-- Document text --
= = =

Even before the pandemic, many rural, vulnerable, and underserved populations were, for a variety of reasons, struggling to keep in-person clinic visits, but compromised care resulted because of lack of regular contact. During the pandemic, those populations have largely embraced remote interactions. In fact, there is growing evidence that digital health can be a cost-effective and powerful tool for such populations (27). Digital health provides the continuity of care required to manage chronic conditions by reaching people who might otherwise feel reluctant to seek care for a condition because of privacy and confidentiality concerns or because of the stigma still often associated with certain behavioral health conditions or social situations. Digital health can also serve as a bridge to populations that are ethnically and linguistically diverse—not only patients and their families but also their care teams.

It’s widely accepted that better management of chronic illness depends on improved collaboration across the healthcare continuum. Digital health solutions can help by creating a single source of rich and readily accessible person-generated health data. Consider, for example, that with diet as a key factor in many chronic health conditions, healthcare entities are examining ways to prescribe and get reimbursement for encouraging healthier eating, especially among underserved populations. For example, with a prescription, some regions are experimenting with providing low-income residents with food vouchers redeemable at neighborhood grocery stores, convenience stores, and farmers markets, resulting in increased intake of fresh fruits and vegetables (28). Digital health solutions have the potential to connect public health, primary care, specialty care, and community resources in order to speed and simplify those types of interventions, thus improving care and lowering costs for all.

It is recognized that physical activity, food tracking, patient distress level, and social determinants of health are also important drivers of both health and wellness. Digital solutions can bring together all of those types of data from multiple devices in order to significantly improve care. The anonymity of technology can encourage candor in the self-reporting of mental state and other factors, and the connection to a wealth of additional data can give clinicians more integrated and actionable information to enrich the healthcare interaction. That direct line of sight to the whole person is a crucial aspect to effective care.

= = =

(Data excerpts)
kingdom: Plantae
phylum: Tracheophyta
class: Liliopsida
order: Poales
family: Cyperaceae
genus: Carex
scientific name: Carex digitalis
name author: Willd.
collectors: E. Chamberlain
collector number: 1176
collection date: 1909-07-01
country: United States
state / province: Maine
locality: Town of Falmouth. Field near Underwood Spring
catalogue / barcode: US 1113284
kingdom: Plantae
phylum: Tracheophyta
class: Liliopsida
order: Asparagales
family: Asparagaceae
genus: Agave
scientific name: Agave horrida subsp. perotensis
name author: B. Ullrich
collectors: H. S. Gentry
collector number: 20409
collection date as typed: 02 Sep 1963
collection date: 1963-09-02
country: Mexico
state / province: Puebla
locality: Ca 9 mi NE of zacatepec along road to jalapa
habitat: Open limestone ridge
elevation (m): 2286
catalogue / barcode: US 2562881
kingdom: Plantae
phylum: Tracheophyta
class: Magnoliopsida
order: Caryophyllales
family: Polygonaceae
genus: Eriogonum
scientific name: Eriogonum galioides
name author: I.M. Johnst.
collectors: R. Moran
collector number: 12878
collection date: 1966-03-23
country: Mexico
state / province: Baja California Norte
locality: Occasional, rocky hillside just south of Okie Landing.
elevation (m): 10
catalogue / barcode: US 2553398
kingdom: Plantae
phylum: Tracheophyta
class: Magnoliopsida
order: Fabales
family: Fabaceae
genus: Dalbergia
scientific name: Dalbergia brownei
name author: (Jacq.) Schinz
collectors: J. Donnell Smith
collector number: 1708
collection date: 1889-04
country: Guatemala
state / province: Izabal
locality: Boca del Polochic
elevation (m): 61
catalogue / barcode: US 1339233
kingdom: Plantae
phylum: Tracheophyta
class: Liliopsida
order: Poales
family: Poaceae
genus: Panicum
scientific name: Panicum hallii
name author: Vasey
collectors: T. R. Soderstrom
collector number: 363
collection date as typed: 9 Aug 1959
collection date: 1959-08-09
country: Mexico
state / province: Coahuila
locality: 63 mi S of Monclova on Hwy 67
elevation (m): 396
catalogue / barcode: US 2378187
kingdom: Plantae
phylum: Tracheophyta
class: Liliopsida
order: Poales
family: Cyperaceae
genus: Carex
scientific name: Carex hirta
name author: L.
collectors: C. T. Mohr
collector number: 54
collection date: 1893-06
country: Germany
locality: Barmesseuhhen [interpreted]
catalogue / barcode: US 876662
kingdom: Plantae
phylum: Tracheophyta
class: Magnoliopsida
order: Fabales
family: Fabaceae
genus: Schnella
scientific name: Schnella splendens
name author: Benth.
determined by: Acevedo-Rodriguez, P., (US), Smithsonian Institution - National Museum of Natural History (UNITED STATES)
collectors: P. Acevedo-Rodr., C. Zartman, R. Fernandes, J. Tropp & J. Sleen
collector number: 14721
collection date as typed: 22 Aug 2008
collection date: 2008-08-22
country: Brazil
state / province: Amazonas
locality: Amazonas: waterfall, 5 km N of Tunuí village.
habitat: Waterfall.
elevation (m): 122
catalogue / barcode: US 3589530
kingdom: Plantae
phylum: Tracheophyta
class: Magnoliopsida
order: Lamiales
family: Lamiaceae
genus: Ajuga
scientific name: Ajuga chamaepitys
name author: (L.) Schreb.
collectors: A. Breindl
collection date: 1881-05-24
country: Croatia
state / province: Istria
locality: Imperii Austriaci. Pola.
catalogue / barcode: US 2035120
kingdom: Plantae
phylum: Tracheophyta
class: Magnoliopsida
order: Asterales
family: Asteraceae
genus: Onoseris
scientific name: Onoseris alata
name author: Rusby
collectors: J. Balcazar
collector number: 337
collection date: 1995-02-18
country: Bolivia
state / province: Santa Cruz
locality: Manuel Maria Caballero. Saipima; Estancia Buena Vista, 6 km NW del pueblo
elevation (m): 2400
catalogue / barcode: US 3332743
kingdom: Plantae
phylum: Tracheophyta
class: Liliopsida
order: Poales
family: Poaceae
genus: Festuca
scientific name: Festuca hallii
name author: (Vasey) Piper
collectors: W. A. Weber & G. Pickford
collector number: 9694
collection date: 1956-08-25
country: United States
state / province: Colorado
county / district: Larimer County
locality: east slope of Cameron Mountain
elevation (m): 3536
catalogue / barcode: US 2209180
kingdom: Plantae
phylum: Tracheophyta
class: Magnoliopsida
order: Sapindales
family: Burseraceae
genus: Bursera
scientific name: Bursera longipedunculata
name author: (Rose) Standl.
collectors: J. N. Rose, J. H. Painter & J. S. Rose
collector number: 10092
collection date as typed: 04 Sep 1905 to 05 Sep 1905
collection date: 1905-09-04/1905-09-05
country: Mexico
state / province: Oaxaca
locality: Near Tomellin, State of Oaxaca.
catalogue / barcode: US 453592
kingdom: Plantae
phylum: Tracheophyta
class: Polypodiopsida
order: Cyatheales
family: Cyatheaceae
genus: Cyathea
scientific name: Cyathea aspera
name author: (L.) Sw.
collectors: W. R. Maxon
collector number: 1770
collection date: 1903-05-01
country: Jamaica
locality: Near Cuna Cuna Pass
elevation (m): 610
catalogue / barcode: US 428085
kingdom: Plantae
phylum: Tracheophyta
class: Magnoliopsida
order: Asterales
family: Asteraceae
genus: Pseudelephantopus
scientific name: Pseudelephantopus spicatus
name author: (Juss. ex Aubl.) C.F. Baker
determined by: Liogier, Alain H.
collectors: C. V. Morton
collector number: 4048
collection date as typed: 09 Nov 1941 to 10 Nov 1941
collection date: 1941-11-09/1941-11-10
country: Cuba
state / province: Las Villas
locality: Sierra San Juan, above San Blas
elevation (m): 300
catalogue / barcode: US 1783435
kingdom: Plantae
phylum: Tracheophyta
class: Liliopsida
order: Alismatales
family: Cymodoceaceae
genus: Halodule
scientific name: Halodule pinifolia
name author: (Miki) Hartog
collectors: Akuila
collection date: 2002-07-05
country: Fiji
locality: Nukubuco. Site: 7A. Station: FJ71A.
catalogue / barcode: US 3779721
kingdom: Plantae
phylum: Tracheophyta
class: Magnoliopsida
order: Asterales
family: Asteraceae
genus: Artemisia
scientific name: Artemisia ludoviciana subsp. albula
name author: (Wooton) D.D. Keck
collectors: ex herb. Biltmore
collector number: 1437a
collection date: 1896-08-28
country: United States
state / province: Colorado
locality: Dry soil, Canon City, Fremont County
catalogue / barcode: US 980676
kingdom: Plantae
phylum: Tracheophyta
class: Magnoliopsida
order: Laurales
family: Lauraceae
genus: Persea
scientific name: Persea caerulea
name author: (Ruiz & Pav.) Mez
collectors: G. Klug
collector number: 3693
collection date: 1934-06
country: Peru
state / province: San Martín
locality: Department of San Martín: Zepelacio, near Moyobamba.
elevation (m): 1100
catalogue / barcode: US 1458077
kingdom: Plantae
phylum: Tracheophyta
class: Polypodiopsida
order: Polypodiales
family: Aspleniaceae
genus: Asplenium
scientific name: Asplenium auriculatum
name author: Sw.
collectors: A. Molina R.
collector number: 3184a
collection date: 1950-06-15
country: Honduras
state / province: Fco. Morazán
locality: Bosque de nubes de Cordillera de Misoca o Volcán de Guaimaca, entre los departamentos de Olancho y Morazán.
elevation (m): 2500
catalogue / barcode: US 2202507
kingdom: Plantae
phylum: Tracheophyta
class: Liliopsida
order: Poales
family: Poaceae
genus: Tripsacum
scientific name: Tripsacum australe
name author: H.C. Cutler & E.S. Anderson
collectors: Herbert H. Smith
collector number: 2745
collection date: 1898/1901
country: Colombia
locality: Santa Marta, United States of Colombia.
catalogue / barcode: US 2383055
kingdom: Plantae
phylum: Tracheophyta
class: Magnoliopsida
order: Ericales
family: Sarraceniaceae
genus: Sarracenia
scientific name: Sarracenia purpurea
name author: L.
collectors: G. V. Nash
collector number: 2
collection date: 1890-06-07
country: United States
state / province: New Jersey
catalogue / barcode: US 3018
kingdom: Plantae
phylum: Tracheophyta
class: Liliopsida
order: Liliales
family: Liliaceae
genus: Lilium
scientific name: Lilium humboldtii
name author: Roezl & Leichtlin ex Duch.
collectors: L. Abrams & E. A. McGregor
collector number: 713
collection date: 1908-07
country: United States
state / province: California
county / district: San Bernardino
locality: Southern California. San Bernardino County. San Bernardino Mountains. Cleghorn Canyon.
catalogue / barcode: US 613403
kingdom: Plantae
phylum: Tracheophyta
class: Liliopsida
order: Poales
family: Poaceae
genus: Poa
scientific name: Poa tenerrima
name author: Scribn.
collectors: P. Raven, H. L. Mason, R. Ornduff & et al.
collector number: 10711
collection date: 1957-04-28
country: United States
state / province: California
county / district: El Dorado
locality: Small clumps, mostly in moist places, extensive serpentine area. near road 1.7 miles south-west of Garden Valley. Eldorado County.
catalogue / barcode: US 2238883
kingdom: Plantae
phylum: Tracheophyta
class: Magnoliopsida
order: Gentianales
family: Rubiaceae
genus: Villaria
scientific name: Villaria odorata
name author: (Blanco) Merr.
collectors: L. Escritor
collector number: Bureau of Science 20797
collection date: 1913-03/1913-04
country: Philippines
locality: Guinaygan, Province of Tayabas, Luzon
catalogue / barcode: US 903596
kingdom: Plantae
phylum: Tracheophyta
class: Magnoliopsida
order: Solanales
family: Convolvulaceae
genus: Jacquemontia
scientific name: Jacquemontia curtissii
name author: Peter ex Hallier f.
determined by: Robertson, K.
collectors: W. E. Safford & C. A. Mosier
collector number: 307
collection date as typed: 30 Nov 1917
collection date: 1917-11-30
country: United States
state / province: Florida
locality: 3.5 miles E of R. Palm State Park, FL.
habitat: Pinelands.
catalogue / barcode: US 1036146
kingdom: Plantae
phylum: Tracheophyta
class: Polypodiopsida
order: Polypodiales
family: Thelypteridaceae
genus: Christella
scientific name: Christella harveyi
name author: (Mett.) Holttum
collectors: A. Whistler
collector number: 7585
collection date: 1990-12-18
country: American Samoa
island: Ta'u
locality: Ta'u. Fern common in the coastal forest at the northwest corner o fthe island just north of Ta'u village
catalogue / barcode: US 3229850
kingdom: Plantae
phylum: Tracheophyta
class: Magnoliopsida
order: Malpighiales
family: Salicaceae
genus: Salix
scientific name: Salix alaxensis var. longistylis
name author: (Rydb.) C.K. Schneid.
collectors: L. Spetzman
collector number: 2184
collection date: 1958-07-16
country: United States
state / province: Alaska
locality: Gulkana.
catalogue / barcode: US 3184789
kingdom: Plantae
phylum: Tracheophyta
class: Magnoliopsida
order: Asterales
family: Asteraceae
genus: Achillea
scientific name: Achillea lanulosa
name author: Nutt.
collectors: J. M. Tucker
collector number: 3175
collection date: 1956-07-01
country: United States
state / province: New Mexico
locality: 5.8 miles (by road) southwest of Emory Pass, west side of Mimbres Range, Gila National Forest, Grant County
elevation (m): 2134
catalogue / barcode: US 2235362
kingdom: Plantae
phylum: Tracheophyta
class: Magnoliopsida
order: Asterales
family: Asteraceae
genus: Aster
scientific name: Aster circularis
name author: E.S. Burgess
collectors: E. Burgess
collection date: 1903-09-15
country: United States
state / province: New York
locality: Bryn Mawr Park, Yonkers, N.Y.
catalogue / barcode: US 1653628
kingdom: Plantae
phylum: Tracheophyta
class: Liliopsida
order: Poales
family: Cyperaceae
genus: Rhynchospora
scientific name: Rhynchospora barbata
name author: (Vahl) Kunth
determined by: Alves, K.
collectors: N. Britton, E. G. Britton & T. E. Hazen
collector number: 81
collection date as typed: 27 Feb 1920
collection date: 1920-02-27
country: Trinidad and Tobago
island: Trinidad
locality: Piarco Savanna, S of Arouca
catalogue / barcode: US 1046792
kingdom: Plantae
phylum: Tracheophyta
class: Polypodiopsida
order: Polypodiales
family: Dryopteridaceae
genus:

= = =

-- Problem --
Reproduce the full passage on digital health in chronic and underserved care word for word, without any changes.

-- Result of this task --
Even before the pandemic, many rural, vulnerable, and underserved populations were, for a variety of reasons, struggling to keep in-person clinic visits, but compromised care resulted because of lack of regular contact. During the pandemic, those populations have largely embraced remote interactions. In fact, there is growing evidence that digital health can be a cost-effective and powerful tool for such populations (27). Digital health provides the continuity of care required to manage chronic conditions by reaching people who might otherwise feel reluctant to seek care for a condition because of privacy and confidentiality concerns or because of the stigma still often associated with certain behavioral health conditions or social situations. Digital health can also serve as a bridge to populations that are ethnically and linguistically diverse—not only patients and their families but also their care teams.

It’s widely accepted that better management of chronic illness depends on improved collaboration across the healthcare continuum. Digital health solutions can help by creating a single source of rich and readily accessible person-generated health data. Consider, for example, that with diet as a key factor in many chronic health conditions, healthcare entities are examining ways to prescribe and get reimbursement for encouraging healthier eating, especially among underserved populations. For example, with a prescription, some regions are experimenting with providing low-income residents with food vouchers redeemable at neighborhood grocery stores, convenience stores, and farmers markets, resulting in increased intake of fresh fruits and vegetables (28). Digital health solutions have the potential to connect public health, primary care, specialty care, and community resources in order to speed and simplify those types of interventions, thus improving care and lowering costs for all.

It is recognized that physical activity, food tracking, patient distress level, and social determinants of health are also important drivers of both health and wellness. Digital solutions can bring together all of those types of data from multiple devices in order to significantly improve care. The anonymity of technology can encourage candor in the self-reporting of mental state and other factors, and the connection to a wealth of additional data can give clinicians more integrated and actionable information to enrich the healthcare interaction. That direct line of sight to the whole person is a crucial aspect to effective care.